Lebih lanjut menurut Misbahuddin program yang dalam waktu dekat ini adalah melanjutkan PKB (Pengembangan Keprofesian Berkelanjutan), juga melanjutkan deseminasi sekolah unggulan dan pelatihan guru-guru agama berbagai tingkatan. “Karena mereka butuh kemajuan, butuh di update yang kenian,” jelas Misbahuddin.
Sementara itu Tim Inovasi Pusat, Basilius Bengoteko mengatakan kalau Inovasi itu skala kecil, yang terpenting itu adalah perubahan-perubahan para guru, kepala sekolah dan lingkungan sekolah.

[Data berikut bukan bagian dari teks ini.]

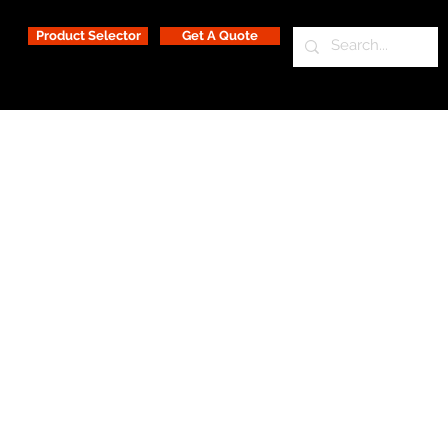
Product Selector
Get A Quote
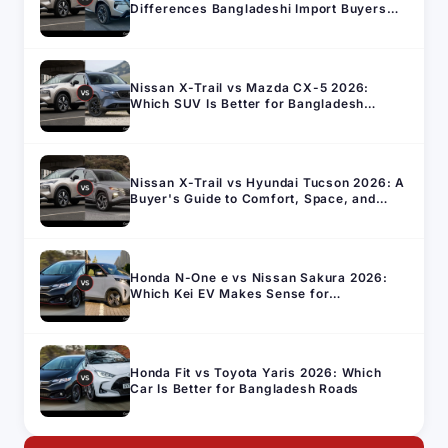
Differences Bangladeshi Import Buyers
Should Know
Nissan X-Trail vs Mazda CX-5 2026:
Which SUV Is Better for Bangladesh
Roads?
Nissan X-Trail vs Hyundai Tucson 2026: A
Buyer's Guide to Comfort, Space, and
Running Cost in Bangladesh
Honda N-One e vs Nissan Sakura 2026:
Which Kei EV Makes Sense for
Bangladesh's Import Market
Honda Fit vs Toyota Yaris 2026: Which
Car Is Better for Bangladesh Roads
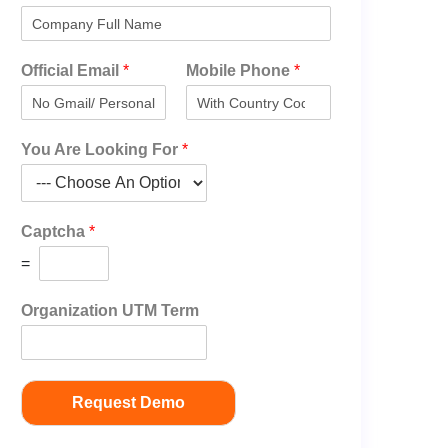
Official Email
*
Mobile Phone
*
You Are Looking For
*
Captcha
*
=
Organization UTM Term
Request Demo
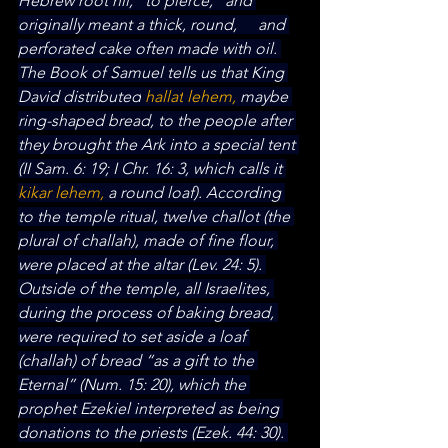
Hebrew root hll, “to pierce,” and 
originally meant a thick, round, 	and 
perforated cake often made with oil. 
The Book of Samuel tells us that King 
David distributed
 hallat
lehem,
 maybe 
ring-shaped bread, to the people after 
they brought the Ark into a special tent 
(II Sam. 6: 19; I Chr. 16: 3, which calls it 
kikar lehem,
 a round loaf). According 
to the temple ritual, twelve challot (the 
plural of challah), made of fine flour, 
were placed at the altar (Lev. 24: 5). 
Outside of the temple, all Israelites, 
during the process of baking bread, 
were required to set aside a loaf 
(challah) of bread “as a gift to the 
Eternal” (Num. 15: 20), which the 
prophet Ezekiel interpreted as being 
donations to the priests (Ezek. 44: 30). 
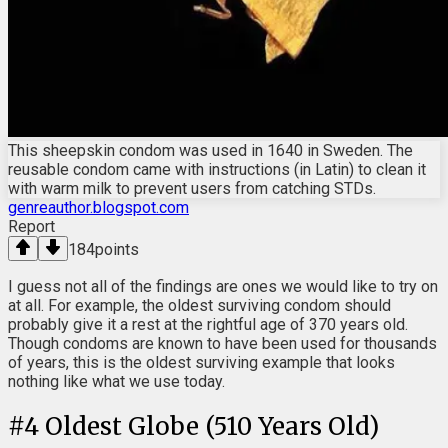
This sheepskin condom was used in 1640 in Sweden. The
reusable condom came with instructions (in Latin) to clean it
with warm milk to prevent users from catching STDs.
genreauthor.blogspot.com
Report
184
points
I guess not all of the findings are ones we would like to try on
at all. For example, the oldest surviving condom should
probably give it a rest at the rightful age of 370 years old.
Though condoms are known to have been used for thousands
of years, this is the oldest surviving example that looks
nothing like what we use today.
#
4
Oldest Globe (510 Years Old)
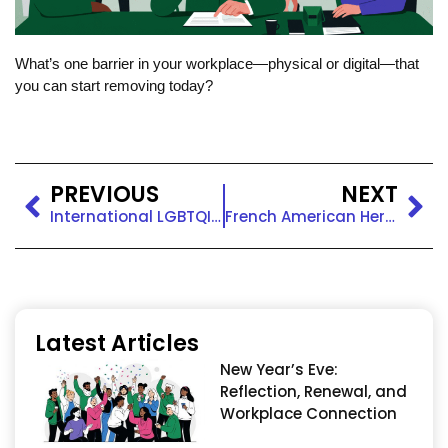
What’s one barrier in your workplace—physical or digital—that
you can start removing today?
PREVIOUS
NEXT
International LGBTQIA+ Pride Day: Celebrate With a Quick DEI Tip
French American Heritage Month: Celebrating Shared Roots
Latest Articles
New Year’s Eve:
Reflection, Renewal, and
Workplace Connection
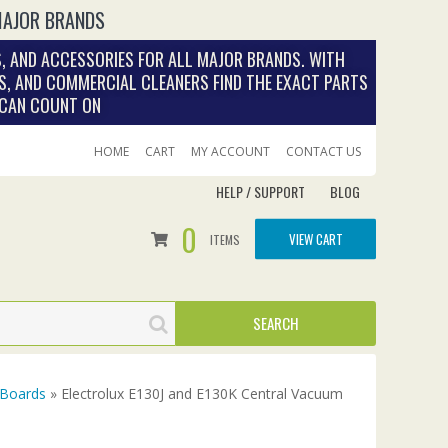
MAJOR BRANDS
, AND ACCESSORIES FOR ALL MAJOR BRANDS. WITH
S, AND COMMERCIAL CLEANERS FIND THE EXACT PARTS
 CAN COUNT ON
HOME
CART
MY ACCOUNT
CONTACT US
HELP / SUPPORT
BLOG
0
VIEW CART
ITEMS
 Boards
» Electrolux E130J and E130K Central Vacuum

Program tersebut juga mendapat tanggapan dari Pemkab yang sangat luar biasa. Apalagi Pemkabnya juga senang sekali dengan perubahan tersebut.
“Sehingga ini menjadi modal bagi Inovasi untuk melakukan langkah kedepan yang lebih leluasa,” katanya.
Terpisah, Kepala MI Darussalam Candi Sidoarjo Ari Irawanto, S.Pd M.Pd yang telah mendapat program kerjasama Inovasi mengaku senang dengan program tersebut, karena manfaat banyak sekali. Diantaranya peningkatan kualitas SDM guru sangat bagus sekali, termasuk kualitas murid juga sangat bagus sekali.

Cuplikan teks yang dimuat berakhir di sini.